BloggerCon meets the Heart of America

From Ed Cone:

Dave wants to take a road-show version of BloggerCon to San Francisco and maybe New York. Great idea, but I hate to see the rest of the country left on the other side of a digital divide. There's only one Dave, but there are a lot of us who have learned from him and with him, and we should be doing the same thing wherever we are.

I'd like to do something like BloggerCon here in Springfield, MO. Anyone from the area reading this? Looks like I'll be adding another project to the list and a category to the weblog. I'll need a blogosphere-known speaker that would be willing to come to Springfield for a two day conference. Some or all expenses would be paid through private donations or sponsorships. I'm thinking of doing this in conjunction with a couple of local not-for-profit organizations.

Springfield just built a 150,000 sq. ft. expo center. Wonder if I can get it cheap?

Amazon linking test

Trying a quick Amazon link generator from All Consuming. I am running a RSS feed through the blogroll macro, the same one I use for the categories OPML file on the right side of the website. If you're reading this in a feed, don't sweat it.

Update: I've removed it until I better understand how Radio's blogroll macro parses the XML.

Dave writes that changes are afoot at Userland. Hurray! Manila and Radio are great products with poor documentation, sparse training resources and in need of a programming tune-up.

In that spirit, I've created a wish list of Radio features. I've added the link to the sidebar also. If you like, post your list and I'll add the links on the story page.

My original wish list.

Userland's discussion forums

I contributed to a couple of discussions on the “Radio” discussion group and was disappointed. The people that are using Radio have greater expectations of Userland than what Userland can provide. One person vented their frustrations and I defended the product. As a reward, I was ridiculed. I now have a small idea of how Dave feels.

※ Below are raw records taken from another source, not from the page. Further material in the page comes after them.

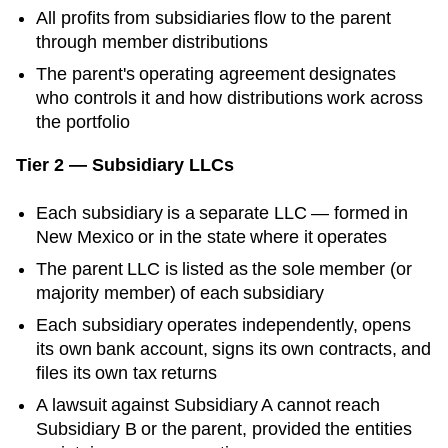
All profits from subsidiaries flow to the parent
through member distributions
The parent's operating agreement designates
who controls it and how distributions work across
the portfolio
Tier 2 — Subsidiary LLCs
Each subsidiary is a separate LLC — formed in
New Mexico
or in the state where it operates
The parent LLC is listed as the sole member (or
majority member) of each subsidiary
Each subsidiary operates independently, opens
its own bank account, signs its own contracts, and
files its own tax returns
A lawsuit against Subsidiary A cannot reach
Subsidiary B or the parent, provided the entities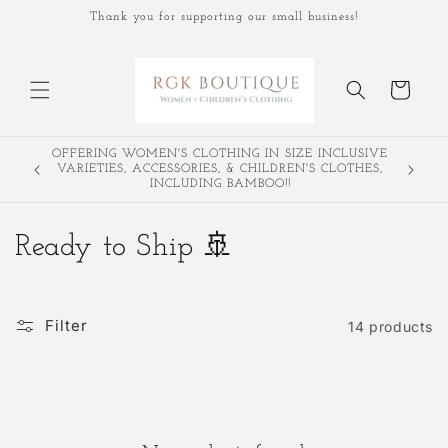
Skip to
Thank you for supporting our small business!
content
Cart
OFFERING WOMEN'S CLOTHING IN SIZE INCLUSIVE
Join our 
VARIETIES, ACCESSORIES, & CHILDREN'S CLOTHES,
o
INCLUDING BAMBOO!!
C
Ready to Ship 🚢
o
l
Filter
14 products
l
e
c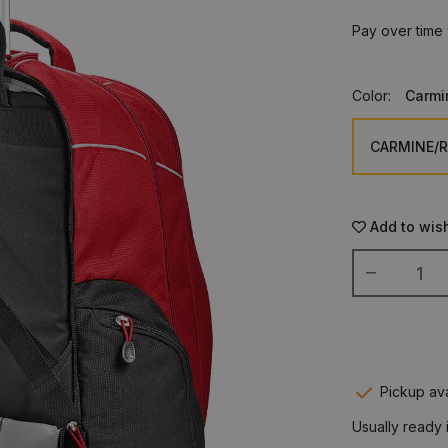
Pay over time
Color:
Carmi
Add to wish
Pickup ava
Usually ready 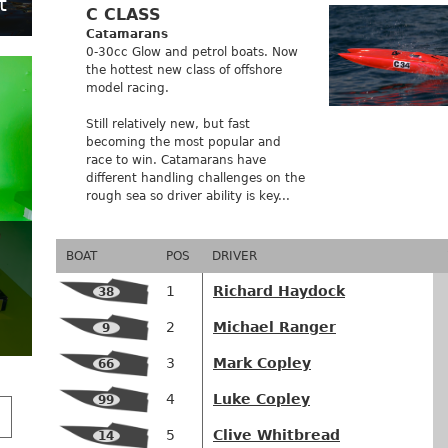
t
C CLASS
Catamarans
0-30cc Glow and petrol boats. Now
the hottest new class of offshore
model racing.
Still relatively new, but fast
becoming the most popular and
race to win. Catamarans have
different handling challenges on the
rough sea so driver ability is key...
BOAT
POS
DRIVER
1
Richard Haydock
38
2
Michael Ranger
9
3
Mark Copley
66
4
Luke Copley
99
5
Clive Whitbread
14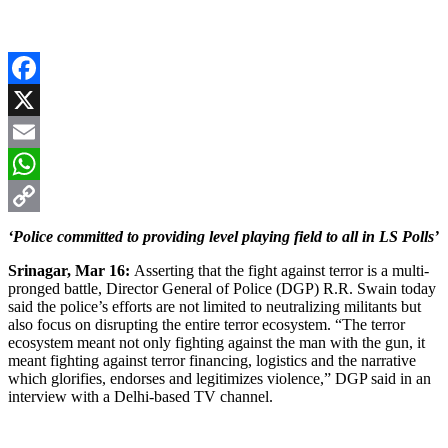
Facebook
X
Email
WhatsApp
Copy
‘Police committed to providing level playing field to all in LS Polls’
Link
Srinagar, Mar 16:
Asserting that the fight against terror is a multi-
pronged battle, Director General of Police (DGP) R.R. Swain today
said the police’s efforts are not limited to neutralizing militants but
also focus on disrupting the entire terror ecosystem. “The terror
ecosystem meant not only fighting against the man with the gun, it
meant fighting against terror financing, logistics and the narrative
which glorifies, endorses and legitimizes violence,” DGP said in an
interview with a Delhi-based TV channel.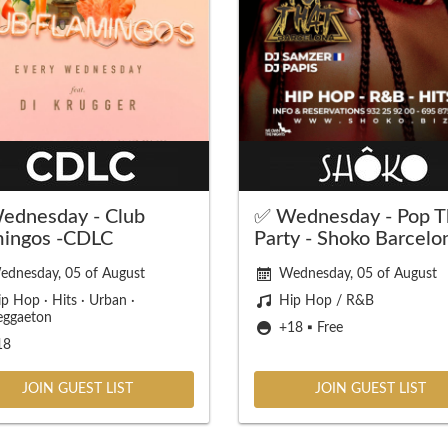
ednesday - Club
✅ Wednesday - Pop T
mingos -CDLC
Party - Shoko Barcelo
ednesday, 05 of August
Wednesday, 05 of August
p Hop · Hits · Urban ·
Hip Hop / R&B
eggaeton
+18 ▪️ Free
18
JOIN GUEST LIST
JOIN GUEST LIST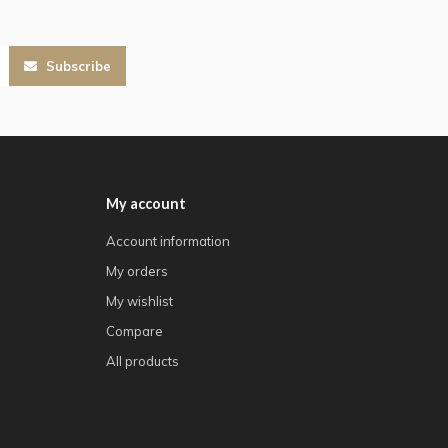
Subscribe
My account
Account information
My orders
My wishlist
Compare
All products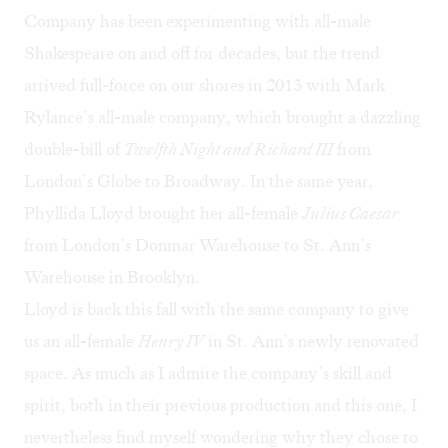
Company has been experimenting with all-male
Shakespeare on and off for decades, but the trend
arrived full-force on our shores in 2013 with Mark
Rylance’s all-male company, which brought a dazzling
double-bill of
Twelfth Night and Richard III
from
London’s Globe to Broadway. In the same year,
Phyllida Lloyd brought her all-female
Julius Caesar
from London’s Donmar Warehouse to St. Ann’s
Warehouse in Brooklyn.
Lloyd is back this fall with the same company to give
us an all-female
Henry IV
in St. Ann’s newly renovated
space. As much as I admire the company’s skill and
spirit, both in their previous production and this one, I
nevertheless find myself wondering why they chose to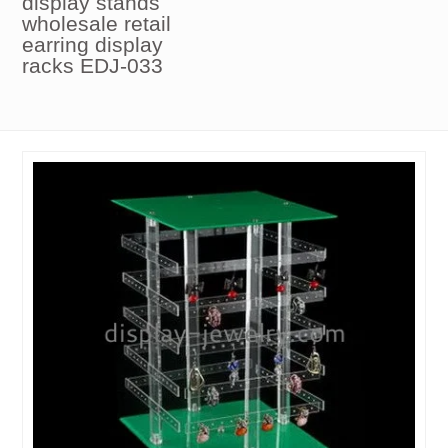
display stands
wholesale retail
earring display
racks EDJ-033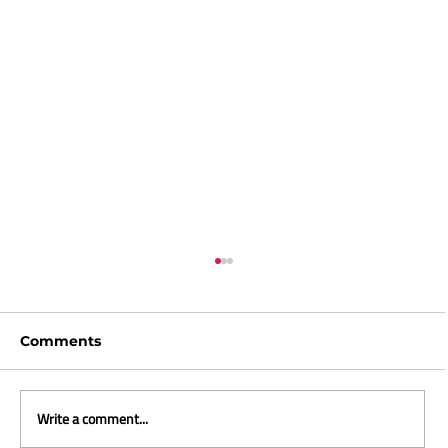
Comments
Write a comment...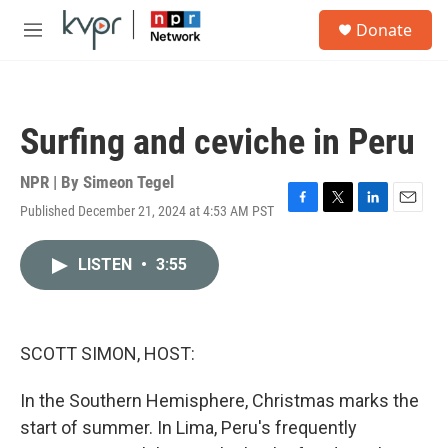
Skip to main content
S
Donate
e
M
a
e
r
n
c
u
h
Surfing and ceviche in Peru
u
e
r
NPR | By
Simeon Tegel
y
Published December 21, 2024 at 4:53 AM PST
F
T
L
E
a
w
i
m
c
i
n
a
LISTEN
•
3:55
e
t
k
i
b
t
e
l
o
e
d
o
r
I
k
n
SCOTT SIMON, HOST:
In the Southern Hemisphere, Christmas marks the
start of summer. In Lima, Peru's frequently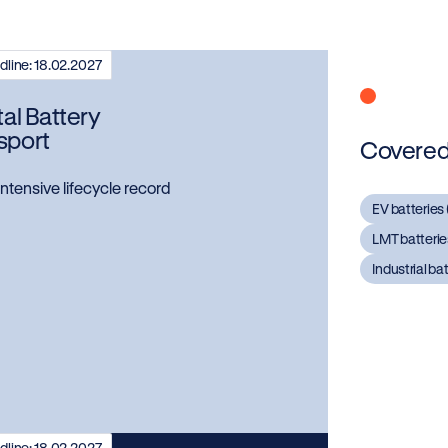
line: 18.02.2027
tal Battery
sport
Covered 
ntensive lifecycle record
EV batteries 
LMT batteries
Industrial ba
line: 18.02.2027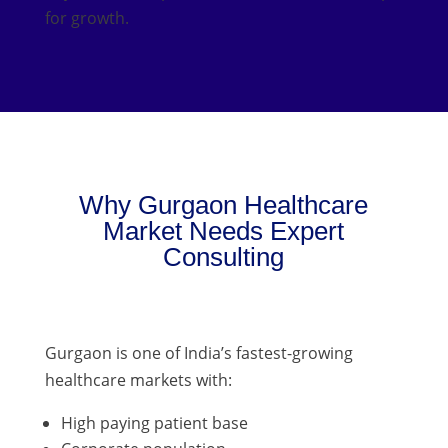
for growth.
Why Gurgaon Healthcare
Market Needs Expert
Consulting
Gurgaon is one of India’s fastest-growing
healthcare markets with:
High paying patient base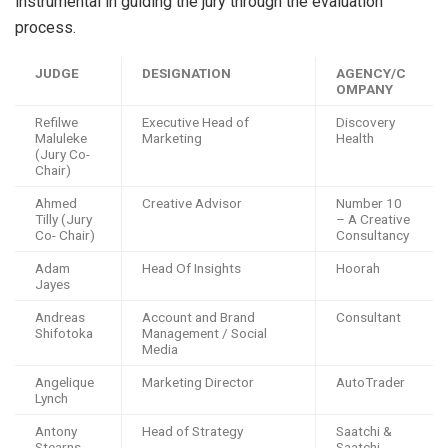
instrumental in guiding the jury through the evaluation
process.
JUDGE
DESIGNATION
AGENCY/C
OMPANY
Refilwe
Executive Head of
Discovery
Maluleke
Marketing
Health
(Jury Co-
Chair)
Ahmed
Creative Advisor
Number 10
Tilly (Jury
– A Creative
Co- Chair)
Consultancy
Adam
Head Of Insights
Hoorah
Jayes
Andreas
Account and Brand
Consultant
Shifotoka
Management / Social
Media
Angelique
Marketing Director
AutoTrader
Lynch
Antony
Head of Strategy
Saatchi &
Stearns
Saatchi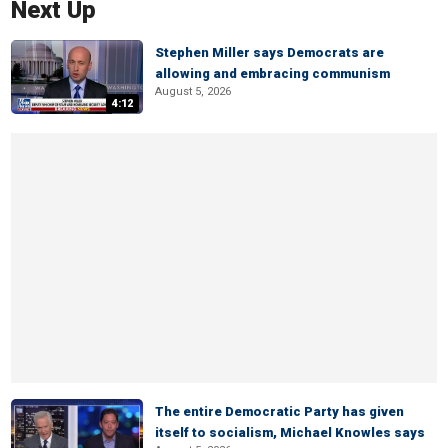
Next Up
Stephen Miller says Democrats are
allowing and embracing communism
August 5, 2026
4:12
The entire Democratic Party has given
itself to socialism, Michael Knowles says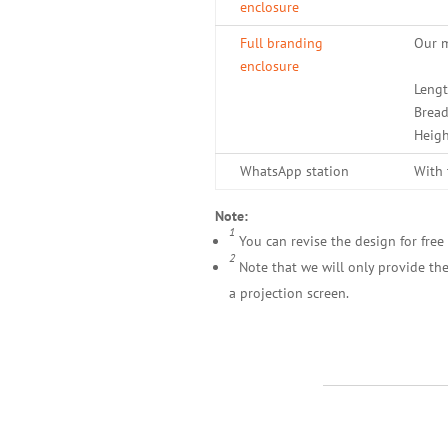
enclosure
Full branding
Our m
enclosure
Lengt
Bread
Heigh
WhatsApp station
With 
Note:
1
You can revise the design for free 
2
Note that we will only provide the
a projection screen.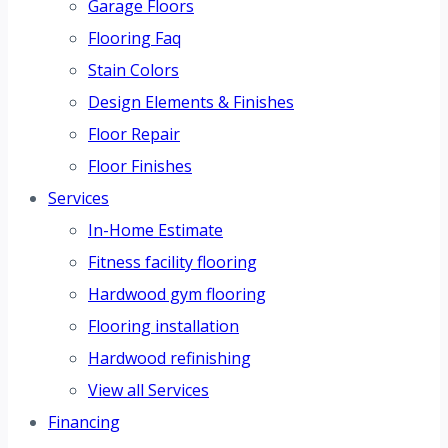
Garage Floors
Flooring Faq
Stain Colors
Design Elements & Finishes
Floor Repair
Floor Finishes
Services
In-Home Estimate
Fitness facility flooring
Hardwood gym flooring
Flooring installation
Hardwood refinishing
View all Services
Financing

It hurts someone to insult them, especially when you don't know them and haven't met them. This person called Userland (and it's employees) “thieves”; I called him an “ass”. Yuk.

Radio is not a perfect product–very few software products are. It works remarkably well considering it's age and every-changing code base. Radio comment hosting and the xmlStorageSystem servers are average at best. I regularly have problems getting comments pages to load and when I was on the “cloud” I had problems getting posts to upload. I solved that problem by going on my own for hosting and I'm glad I did.

I'd love to care about this more, but there are more things in life than software products. For me, I don't want to chase MT issues integrating modules or using the right version of perl, python, or whatever. I can and am capable. I have set up my share of Linux and Solaris servers to do just that. But for personal publishing, Radio can't be beat. It's easy to use and understand. It supports web standards and can interoperate with open standards like FTP, XML-RPC, SOAP and more. It's the only software that I would give my parents to use. It's the same reason that I own more Macs than I do PCs–my Mac is more satisfying to use and easier to maintain.

Six Apart makes a great product, but it's not for me, yet. Typepad is the best, web-based blogging software *I've* seen, but I can't afford it. To match the same flexibility as a single copy of Radio, you'd have to buy the high end product. No way, thank you.